Par opposition à une stratégie économique inclusive – qui impliquerait d’investir dans le capital humain et les compétences des jeunes, en privilégiant un accès universel à la formation et en partant des besoins et des envies des jeunes (offre de travail) –, la France et le gouvernement actuel s’inscrivent dans une stratégie sélective, qui consiste à privilégier l’emploi « coûte que coûte », notamment pour les jeunes décrocheurs, quitte à abaisser la valeur de leur travail et à créer ou à renforcer le développement d’emplois atypiques et précaires pour répondre à la demande de main-d’œuvre « pas chère » des entreprises (demande de travail). Le projet, heureusement avorté, de contrat de première embauche s’inscrivait dans cette logique, tout comme s’y inscrit malheureusement aujourd’hui le plan macroniste « 1 jeune 1 solution », le nouveau contrat précaire à 500 € nommé « contrat d’engagement », et les nombreuses aides versées sans réelles contreparties aux entreprises de toute taille dans le plan de relance gouvernemental.
Par ailleurs, le modèle social de la France est très fortement familialisé, c’est-à-dire que la plupart des aides, protections et prestations sociales pour les jeunes passent par le cadre familial et les CAF, et sont le plus souvent fonction des ressources parentales – par opposition aux modèles sociaux des pays nordiques, par exemple, où les aides et prestations sont universelles et individualisées.
Le croisement de cette stratégie économique libérale, qui suppose une injonction à l’indépendance par l’insertion professionnelle coûte que coûte, avec notre modèle social familialisé qui sous-tend que les jeunes majeurs, hommes et femmes, restent de « grands enfants » sous la protection de leur famille (au moins jusqu’à 25 ans), a pour conséquence que les jeunes les plus précaires (NEETs [abréviation de l’anglais neither in education, employment or training : « ni en emploi, ni en éducation ou en formation »], travailleurspauvres, jeunes majeurs issus de l’ASE, etc.), dont les ressources familiales sont faibles ou inexistantes, constituent un angle mort des politiques publiques de jeunesse en matière d’insertion socioprofessionnelle. Bien que majeurs du point de vue du droit, ils et elles sont considérées comme des « mineurs sociaux ». Des aides ou dispositifs ont été pensés de façon individualisée et dérogatoire à notre modèle familialisé pour pallier cet angle mort : ainsi des allocations logements qui ne dépendent pas des ressources des parents, mais dont la portée a considérablement été entaillée par la récente réforme de janvier 2021, avec pour effet de diminuer les allocations des jeunes travailleurs·, des apprentis, des premiers de corvée en somme. Ainsi aussi du dispositif de garantie jeune qui cible spécifiquement les jeunes NEETs de 16 à 25 ans – dont la réforme récente introduit un certain critère d’autonomie des ressources des jeunes par rapport aux ressources parentales, mais qui aurait gagnée à être davantage réformée dans le sens d’un dispositif permettant un véritable droit universel à la formation et à l’accompagnement, ouvert plus largement aux jeunes en recherche d’un premier emploi ou en situation de vulnérabilité sociale comme les jeunes majeurs sortant de l’ASE. Ainsi enfin du compte personnel de formation, dispositif individualisé mais qui a ceci de « pratique » qu’il repose sur un mécanisme de cotisations, excluant de facto les jeunes travailleurs·et travailleuses pauvres dont les cotisations sont faibles, alors que les besoins en formation sont sans aucun doute les plus importants.

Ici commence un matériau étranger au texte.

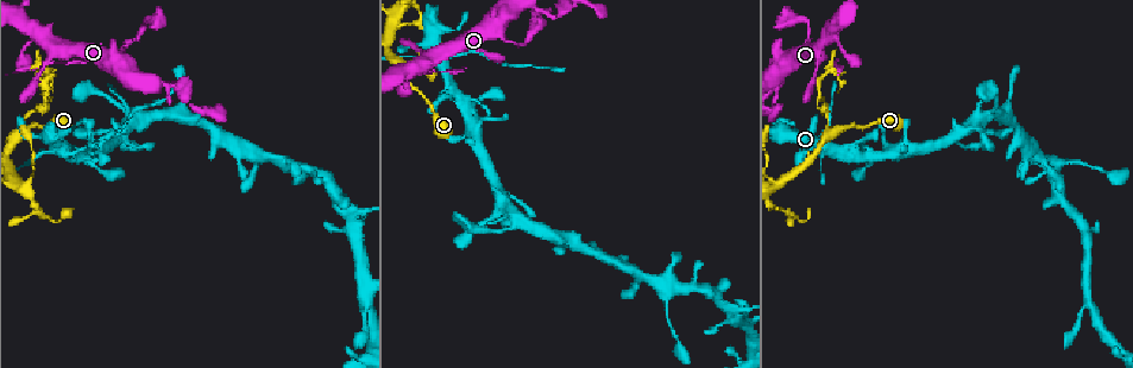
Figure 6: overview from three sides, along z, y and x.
A narrow waist. Look: 3d 3.5 µm at (16, 132) of figure 6.

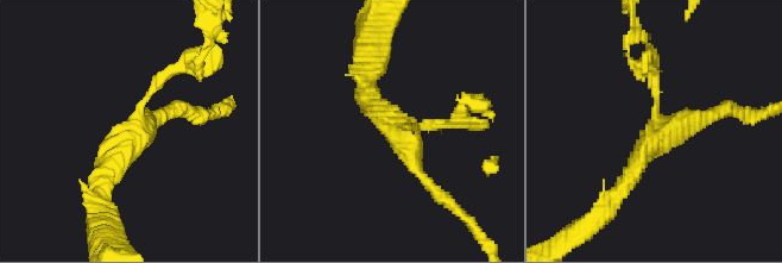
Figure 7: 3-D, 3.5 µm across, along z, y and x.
3 arms meet here. Pass. It runs along (723, 112), (661, 133), (622, 188) in figure 7; continuous, no second cell.

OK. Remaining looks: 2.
Done: edits made, cleave at figure 4; the rest is unchecked.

On peut comprendre, à la lumière de cette analyse, les diverses propositions qui traversent le débat public : extension des critères d’obtention des bourses ; ouverture du RSA aux moins de 25 ans ; allocation d’autonomie universelle ; revenu jeune ou étudiant universel ou progressif…
En synthèse, disons que repenser les politiques d’insertion socioprofessionnelle de la jeunesse implique nécessairement d’interroger notre modèle socioéconomique, dont le fonctionnement actuel est en grande partie responsable de la situation précaire de nombre de jeunes. De surcroît, ces politiques publiques s’appuient sur la vision d’une jeunesse comme simple période de transition, au lieu de la voir comme une étape de vie en soi. Il faut donc pouvoir dépasser ce seul objectif. Proposons ici une première trajectoire possible.
TEMPS LIBRE ET ÉDUCATION POPULAIRE
Pour que « jeunesse se fasse », c’est-à-dire se vive en soi, et à rebours de la « société du travail » que nous promet Xavier Bertrand, candidat à la candidature à droite à l’élection présidentielle, nous proposons d’envisager une « société du temps libre ». Un éphémère ministère du Temps libre a certes existé entre 1981 et 1983, mais son action s’est vite heurtée au paradigme néolibéral que nous avons évoqué et aux années dites de la « rigueur » qui ont suivi. Si bien que le changement – et à court terme du moins l’infléchissement – de ce référentiel de valeurs socioéconomiques évoqué ci-dessus est indissociable de la mise en place d’une société du temps libre.
Notons d’abord que le temps libre est une préoccupation majeure des 18-30 ans. 42 % des jeunes interrogés dans une enquête d’opinion citée et analysée par Frédéric Dabi dans son ouvrage estiment qu’avoir du temps libre est un facteur déterminant pour avoir une vie réussie. Ces jeunes n’étaient que 31 % en 2007 à mentionner le temps libre comme facteur fondamental. Notons, par effet miroir, que seulement 24 % d’entre eux dans la même enquête citent le facteur « faire une belle carrière professionnelle » comme déterminant pour avoir une vie réussie. Toute précaution prise par ailleurs vis-à-vis du phénomène de sondage, permettons-nous tout de même de douter dès lors de la pertinence de la « société du travail » promise par la droite au regard des besoins et aspirations des jeunes pour s’épanouir dans leur vie. De toute évidence, dans un monde qui ne cesse de s’accélérer en imposant la réussite économique comme l’alpha et l’oméga de l’existence, « la jeunesse est à la recherche de temps pour soi »[10], c’est-à-dire pour vivre sa jeunesse.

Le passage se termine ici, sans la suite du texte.